横方向だと分かりませんね、では正面から。
分かります? 子供の顔が彫られているのが。
これ、ベネチアングラスなどでガラスの天使を作ったりするときに顔の部分を作るのに使う道具。
やわらかいガラスの上から押し付けると、顔が立体的にスタンプされるわけ。
実はこのスタンプ、ととや 戸田の手作りの道具。
もとは、現在香川県でガラス作家として活躍している 深瀬 貴彦氏がイタリアで買ってきたものを、見ただけで欲しくなった戸田が、それらしく作ったもの。

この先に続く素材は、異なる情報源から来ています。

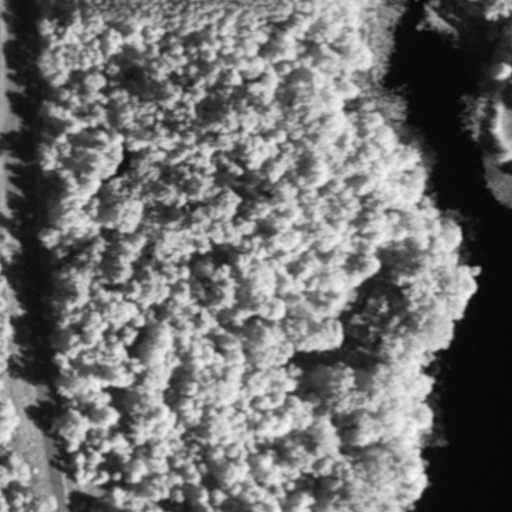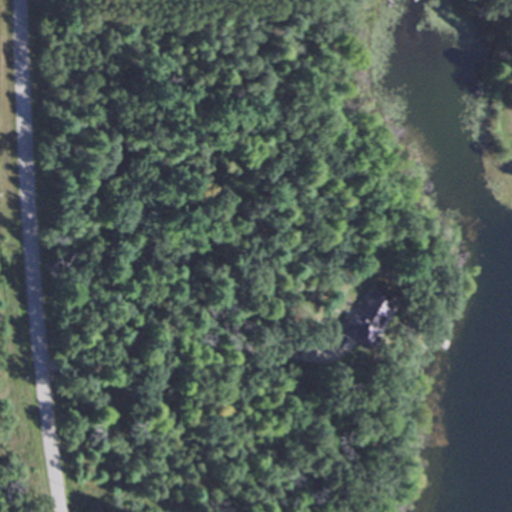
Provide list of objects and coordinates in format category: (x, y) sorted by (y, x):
road: (27, 256)
building: (365, 314)
road: (181, 338)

まずは、顔の形をWAXで作って、それを耐火石膏で型取り、そこへ錫と銅の合金を流し込んで、冷めたらちょっと修正を施して木の柄を付けたら完成。
錫と銅の合金ですけど、うちには再加熱炉という高温になる炉がありますからね、坩堝にいれて溶かすなんて造作のないことです。

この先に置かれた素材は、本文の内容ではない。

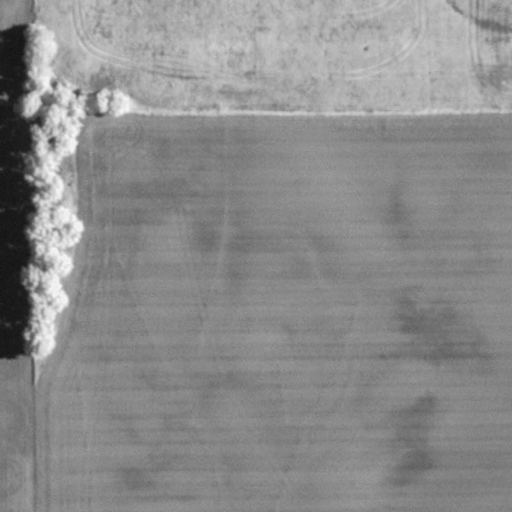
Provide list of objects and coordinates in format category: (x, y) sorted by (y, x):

これは、子供の顔ですが、本場イタリアには大人の女の人と、男の人の顔スタンプもあるようです。
本物に勝るとも劣らないすばらしい出来のスタンプ! なんですが…
考えたら、僕はあまりこういうスタンプを使うような仕事をしていなかったのでした!
う~ん、宝の持ち腐れ。
では、手作り絡みの道具をもう一品ご紹介。
これは、左の先の尖ったはさみみたいなのが、ガラスを両側から挟んで穴を開けるのに使う道具で、右の分が、ガラスを挟んで引っ付けたりするのに使う道具。

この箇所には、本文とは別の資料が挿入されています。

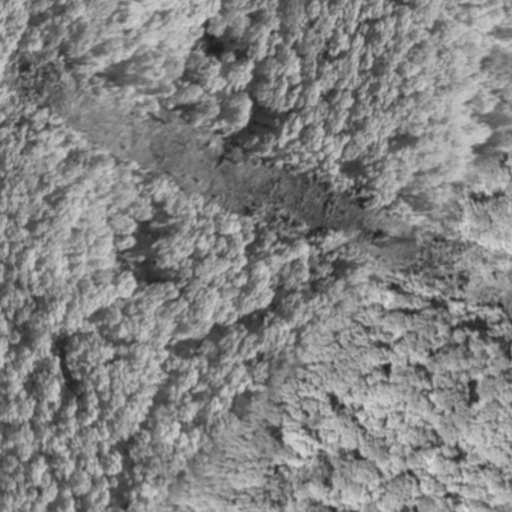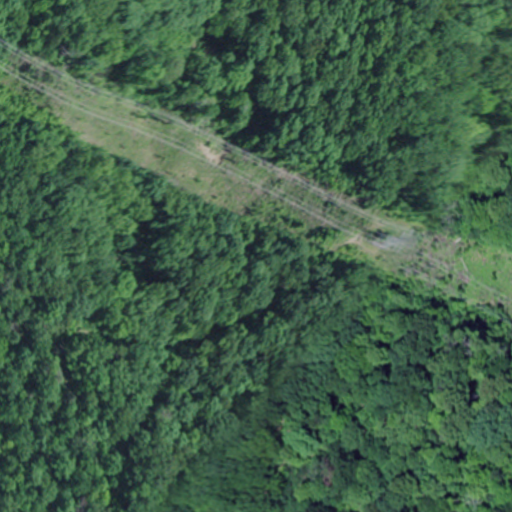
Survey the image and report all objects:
power tower: (385, 241)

元々は、ホームセンターで市販されていた七輪用の“練炭”をはさむ道具で、10年くらい前で確か400円くらいのもの。
それをちょっと改造させてもらって、作ってみました。
以前、ワインデキャンターを作っていた頃、真ん中がドーナツのように抜けているボトルや、おへそのように引っ付いているボトルを作るのに大活躍してくれました。でも、最近使ってあげてないなあ。
また、使う機会を作らないといけませんね。
さて、今回も様々な ととや 戸田 の吹き工具をご紹介させていただきました。
吹きガラスのガラスは、作業の時は当然だけど直接は手に触れられないもの。
それだけに、道具がどうしても重要になってくるわけです。
ですから、つい道具にこだわりがちになってしまうのですが、いい道具を手に入れても道具が作品を作ってくれるわけじゃありませんから、日々の精進を忘れないようにしたいですね!
それでは、ととや 戸田のこだわり吹き工具のお話はこれでおしまい。
また、変わった道具が手に入ったらご紹介しますね~。